Task details
The lines to copy from the data below are those that hold the string "inputs".

Data provided
========
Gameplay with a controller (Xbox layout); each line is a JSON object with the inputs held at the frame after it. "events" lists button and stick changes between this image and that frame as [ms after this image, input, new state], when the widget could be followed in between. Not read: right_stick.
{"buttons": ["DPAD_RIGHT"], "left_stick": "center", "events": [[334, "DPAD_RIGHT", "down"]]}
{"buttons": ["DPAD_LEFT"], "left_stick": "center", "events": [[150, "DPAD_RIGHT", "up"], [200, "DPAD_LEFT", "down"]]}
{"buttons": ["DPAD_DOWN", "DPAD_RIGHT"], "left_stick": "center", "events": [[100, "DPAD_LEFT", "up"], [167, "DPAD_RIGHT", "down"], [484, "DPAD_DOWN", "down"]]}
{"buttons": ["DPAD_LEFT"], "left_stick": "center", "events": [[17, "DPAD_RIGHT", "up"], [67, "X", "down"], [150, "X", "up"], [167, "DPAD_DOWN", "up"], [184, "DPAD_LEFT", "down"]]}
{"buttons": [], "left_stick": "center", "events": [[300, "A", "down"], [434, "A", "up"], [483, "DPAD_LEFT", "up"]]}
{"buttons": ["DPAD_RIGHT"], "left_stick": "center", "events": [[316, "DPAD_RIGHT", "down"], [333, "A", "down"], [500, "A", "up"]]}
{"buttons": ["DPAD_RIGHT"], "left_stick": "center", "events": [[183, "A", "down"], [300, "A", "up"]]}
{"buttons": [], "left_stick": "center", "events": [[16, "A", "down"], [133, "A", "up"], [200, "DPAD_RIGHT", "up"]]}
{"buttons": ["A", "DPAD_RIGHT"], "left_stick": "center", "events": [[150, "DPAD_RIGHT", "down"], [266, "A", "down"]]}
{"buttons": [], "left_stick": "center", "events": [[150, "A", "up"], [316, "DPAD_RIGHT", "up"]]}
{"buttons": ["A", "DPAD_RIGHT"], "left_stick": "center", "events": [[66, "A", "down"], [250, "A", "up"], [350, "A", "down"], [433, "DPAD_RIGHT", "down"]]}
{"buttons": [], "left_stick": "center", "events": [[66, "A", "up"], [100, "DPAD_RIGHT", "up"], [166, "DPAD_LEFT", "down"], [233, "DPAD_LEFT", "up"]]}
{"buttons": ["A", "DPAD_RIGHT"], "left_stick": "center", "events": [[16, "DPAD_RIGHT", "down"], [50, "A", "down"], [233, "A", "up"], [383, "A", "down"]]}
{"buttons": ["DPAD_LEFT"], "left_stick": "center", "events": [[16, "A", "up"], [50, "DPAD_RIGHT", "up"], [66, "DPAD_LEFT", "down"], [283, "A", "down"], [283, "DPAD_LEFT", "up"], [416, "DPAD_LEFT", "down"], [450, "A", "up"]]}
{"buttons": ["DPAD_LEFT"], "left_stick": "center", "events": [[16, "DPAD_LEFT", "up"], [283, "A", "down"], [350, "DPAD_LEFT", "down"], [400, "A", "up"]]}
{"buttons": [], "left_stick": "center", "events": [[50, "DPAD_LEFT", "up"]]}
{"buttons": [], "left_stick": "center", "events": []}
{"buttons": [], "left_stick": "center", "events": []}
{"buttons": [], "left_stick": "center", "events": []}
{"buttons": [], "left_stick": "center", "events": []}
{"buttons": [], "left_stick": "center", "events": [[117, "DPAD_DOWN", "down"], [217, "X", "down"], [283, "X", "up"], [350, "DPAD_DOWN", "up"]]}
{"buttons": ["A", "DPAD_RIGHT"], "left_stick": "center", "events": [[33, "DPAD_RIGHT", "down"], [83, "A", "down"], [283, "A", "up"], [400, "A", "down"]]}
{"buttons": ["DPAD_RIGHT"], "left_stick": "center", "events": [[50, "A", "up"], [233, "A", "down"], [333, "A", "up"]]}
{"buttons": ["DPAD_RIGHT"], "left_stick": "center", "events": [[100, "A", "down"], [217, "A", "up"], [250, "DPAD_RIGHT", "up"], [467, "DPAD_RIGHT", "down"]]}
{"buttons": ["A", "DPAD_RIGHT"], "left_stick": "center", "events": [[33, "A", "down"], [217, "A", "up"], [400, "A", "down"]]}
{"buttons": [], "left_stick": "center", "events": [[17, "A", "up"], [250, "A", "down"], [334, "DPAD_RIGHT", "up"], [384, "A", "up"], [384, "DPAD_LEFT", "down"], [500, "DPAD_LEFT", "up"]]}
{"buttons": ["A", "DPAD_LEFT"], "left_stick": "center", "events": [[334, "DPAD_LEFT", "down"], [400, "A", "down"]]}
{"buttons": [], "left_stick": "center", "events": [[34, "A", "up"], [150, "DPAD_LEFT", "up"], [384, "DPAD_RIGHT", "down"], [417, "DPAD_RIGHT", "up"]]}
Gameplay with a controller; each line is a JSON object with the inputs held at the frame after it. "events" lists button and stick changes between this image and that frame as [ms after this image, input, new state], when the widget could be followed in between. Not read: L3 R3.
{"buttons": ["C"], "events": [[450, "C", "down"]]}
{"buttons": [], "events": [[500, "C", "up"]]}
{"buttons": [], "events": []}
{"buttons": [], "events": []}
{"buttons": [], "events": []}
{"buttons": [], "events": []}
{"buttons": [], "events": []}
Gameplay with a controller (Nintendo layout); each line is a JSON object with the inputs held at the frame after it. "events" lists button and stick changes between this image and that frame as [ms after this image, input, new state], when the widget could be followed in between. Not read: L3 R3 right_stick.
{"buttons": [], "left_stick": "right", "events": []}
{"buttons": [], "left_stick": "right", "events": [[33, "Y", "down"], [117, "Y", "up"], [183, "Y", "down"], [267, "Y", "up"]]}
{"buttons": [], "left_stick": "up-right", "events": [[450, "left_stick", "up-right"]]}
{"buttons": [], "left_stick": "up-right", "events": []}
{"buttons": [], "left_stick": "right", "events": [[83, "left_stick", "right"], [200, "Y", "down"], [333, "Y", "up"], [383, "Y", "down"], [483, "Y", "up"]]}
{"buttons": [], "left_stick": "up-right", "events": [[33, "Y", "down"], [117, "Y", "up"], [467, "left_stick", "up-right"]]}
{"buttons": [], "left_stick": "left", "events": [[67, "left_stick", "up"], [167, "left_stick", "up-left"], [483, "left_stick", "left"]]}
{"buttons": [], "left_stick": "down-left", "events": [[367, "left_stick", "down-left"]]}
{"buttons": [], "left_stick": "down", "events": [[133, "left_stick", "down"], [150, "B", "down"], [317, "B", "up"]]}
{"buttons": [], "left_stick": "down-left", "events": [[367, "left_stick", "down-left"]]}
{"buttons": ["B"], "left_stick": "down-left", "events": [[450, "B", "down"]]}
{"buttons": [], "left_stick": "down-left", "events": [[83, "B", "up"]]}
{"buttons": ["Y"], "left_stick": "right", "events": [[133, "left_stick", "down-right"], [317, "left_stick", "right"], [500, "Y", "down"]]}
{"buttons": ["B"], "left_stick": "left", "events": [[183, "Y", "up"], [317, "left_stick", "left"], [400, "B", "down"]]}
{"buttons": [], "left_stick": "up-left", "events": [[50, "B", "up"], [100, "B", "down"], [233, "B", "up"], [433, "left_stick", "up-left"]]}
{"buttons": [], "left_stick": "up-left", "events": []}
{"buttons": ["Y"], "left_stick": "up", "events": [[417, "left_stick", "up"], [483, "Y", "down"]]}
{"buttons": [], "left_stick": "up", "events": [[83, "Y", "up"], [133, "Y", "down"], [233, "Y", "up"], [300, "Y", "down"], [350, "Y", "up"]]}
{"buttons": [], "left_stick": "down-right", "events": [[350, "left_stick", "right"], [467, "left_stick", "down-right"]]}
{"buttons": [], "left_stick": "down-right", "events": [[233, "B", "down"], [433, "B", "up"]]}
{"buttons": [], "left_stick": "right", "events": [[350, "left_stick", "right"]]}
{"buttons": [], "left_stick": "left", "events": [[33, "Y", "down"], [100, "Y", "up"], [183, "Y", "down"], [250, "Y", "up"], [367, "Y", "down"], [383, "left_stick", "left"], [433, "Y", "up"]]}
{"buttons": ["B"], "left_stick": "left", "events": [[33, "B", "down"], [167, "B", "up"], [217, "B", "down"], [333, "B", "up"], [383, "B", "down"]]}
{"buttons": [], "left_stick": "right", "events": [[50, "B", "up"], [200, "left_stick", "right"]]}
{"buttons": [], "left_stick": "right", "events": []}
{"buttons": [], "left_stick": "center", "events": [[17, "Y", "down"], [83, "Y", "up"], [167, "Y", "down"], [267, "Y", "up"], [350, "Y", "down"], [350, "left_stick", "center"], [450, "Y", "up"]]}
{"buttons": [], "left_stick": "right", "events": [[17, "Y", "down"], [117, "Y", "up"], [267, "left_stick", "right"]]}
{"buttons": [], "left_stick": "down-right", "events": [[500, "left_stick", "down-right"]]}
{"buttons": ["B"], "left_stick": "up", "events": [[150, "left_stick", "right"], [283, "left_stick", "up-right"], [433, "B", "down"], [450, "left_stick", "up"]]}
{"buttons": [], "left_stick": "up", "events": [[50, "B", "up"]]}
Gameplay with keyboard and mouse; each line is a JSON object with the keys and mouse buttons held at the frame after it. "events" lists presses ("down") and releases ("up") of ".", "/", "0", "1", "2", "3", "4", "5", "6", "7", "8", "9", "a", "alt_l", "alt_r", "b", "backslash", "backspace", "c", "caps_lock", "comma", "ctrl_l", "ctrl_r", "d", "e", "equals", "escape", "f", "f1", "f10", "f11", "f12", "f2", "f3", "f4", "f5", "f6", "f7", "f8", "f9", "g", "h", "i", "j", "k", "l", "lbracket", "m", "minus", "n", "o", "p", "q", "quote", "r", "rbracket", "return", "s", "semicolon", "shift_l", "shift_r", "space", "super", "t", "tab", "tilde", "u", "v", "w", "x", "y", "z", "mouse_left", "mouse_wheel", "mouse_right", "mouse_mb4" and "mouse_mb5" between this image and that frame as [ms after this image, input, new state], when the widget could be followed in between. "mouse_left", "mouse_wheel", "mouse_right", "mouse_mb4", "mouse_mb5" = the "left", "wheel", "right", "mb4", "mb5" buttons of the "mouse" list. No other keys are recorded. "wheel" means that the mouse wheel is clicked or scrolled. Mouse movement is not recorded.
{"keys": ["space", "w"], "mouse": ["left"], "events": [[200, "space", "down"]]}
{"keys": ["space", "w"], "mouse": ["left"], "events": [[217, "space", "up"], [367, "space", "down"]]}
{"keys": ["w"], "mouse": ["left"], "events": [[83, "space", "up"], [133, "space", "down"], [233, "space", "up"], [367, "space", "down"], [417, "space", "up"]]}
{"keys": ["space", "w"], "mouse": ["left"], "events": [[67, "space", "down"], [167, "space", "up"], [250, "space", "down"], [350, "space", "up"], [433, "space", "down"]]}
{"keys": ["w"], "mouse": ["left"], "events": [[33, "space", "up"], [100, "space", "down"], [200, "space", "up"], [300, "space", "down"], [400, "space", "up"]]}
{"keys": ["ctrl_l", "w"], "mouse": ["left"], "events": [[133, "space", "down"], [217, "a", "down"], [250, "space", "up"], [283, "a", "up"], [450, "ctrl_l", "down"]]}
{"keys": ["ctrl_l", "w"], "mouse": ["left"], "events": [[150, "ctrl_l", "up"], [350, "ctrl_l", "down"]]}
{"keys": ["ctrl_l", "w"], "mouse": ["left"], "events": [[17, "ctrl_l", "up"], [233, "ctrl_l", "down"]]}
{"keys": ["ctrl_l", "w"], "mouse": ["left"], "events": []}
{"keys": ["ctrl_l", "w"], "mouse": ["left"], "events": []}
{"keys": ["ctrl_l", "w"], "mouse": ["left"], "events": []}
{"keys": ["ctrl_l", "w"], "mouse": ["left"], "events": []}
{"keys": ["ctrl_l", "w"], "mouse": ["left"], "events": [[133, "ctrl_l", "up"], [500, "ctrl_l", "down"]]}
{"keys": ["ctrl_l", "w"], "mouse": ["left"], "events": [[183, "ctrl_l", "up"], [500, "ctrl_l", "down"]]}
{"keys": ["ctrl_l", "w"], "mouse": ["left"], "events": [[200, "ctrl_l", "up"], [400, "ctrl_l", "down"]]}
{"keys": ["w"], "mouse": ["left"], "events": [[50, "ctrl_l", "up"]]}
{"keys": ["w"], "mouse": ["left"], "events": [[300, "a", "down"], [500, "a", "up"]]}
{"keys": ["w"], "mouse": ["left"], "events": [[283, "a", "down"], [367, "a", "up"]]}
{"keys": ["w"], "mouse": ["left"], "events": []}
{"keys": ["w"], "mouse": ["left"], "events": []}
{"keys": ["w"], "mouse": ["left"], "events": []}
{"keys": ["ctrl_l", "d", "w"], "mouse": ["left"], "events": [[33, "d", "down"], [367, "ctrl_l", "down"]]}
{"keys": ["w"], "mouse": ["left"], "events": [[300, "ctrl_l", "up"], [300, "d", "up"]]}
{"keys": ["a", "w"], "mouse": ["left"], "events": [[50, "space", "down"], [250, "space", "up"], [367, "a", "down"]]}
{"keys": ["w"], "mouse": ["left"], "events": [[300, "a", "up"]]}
========
Output of the exercise
Gameplay with a controller (Xbox layout); each line is a JSON object with the inputs held at the frame after it. "events" lists button and stick changes between this image and that frame as [ms after this image, input, new state], when the widget could be followed in between. Not read: right_stick.
Gameplay with a controller; each line is a JSON object with the inputs held at the frame after it. "events" lists button and stick changes between this image and that frame as [ms after this image, input, new state], when the widget could be followed in between. Not read: L3 R3.
Gameplay with a controller (Nintendo layout); each line is a JSON object with the inputs held at the frame after it. "events" lists button and stick changes between this image and that frame as [ms after this image, input, new state], when the widget could be followed in between. Not read: L3 R3 right_stick.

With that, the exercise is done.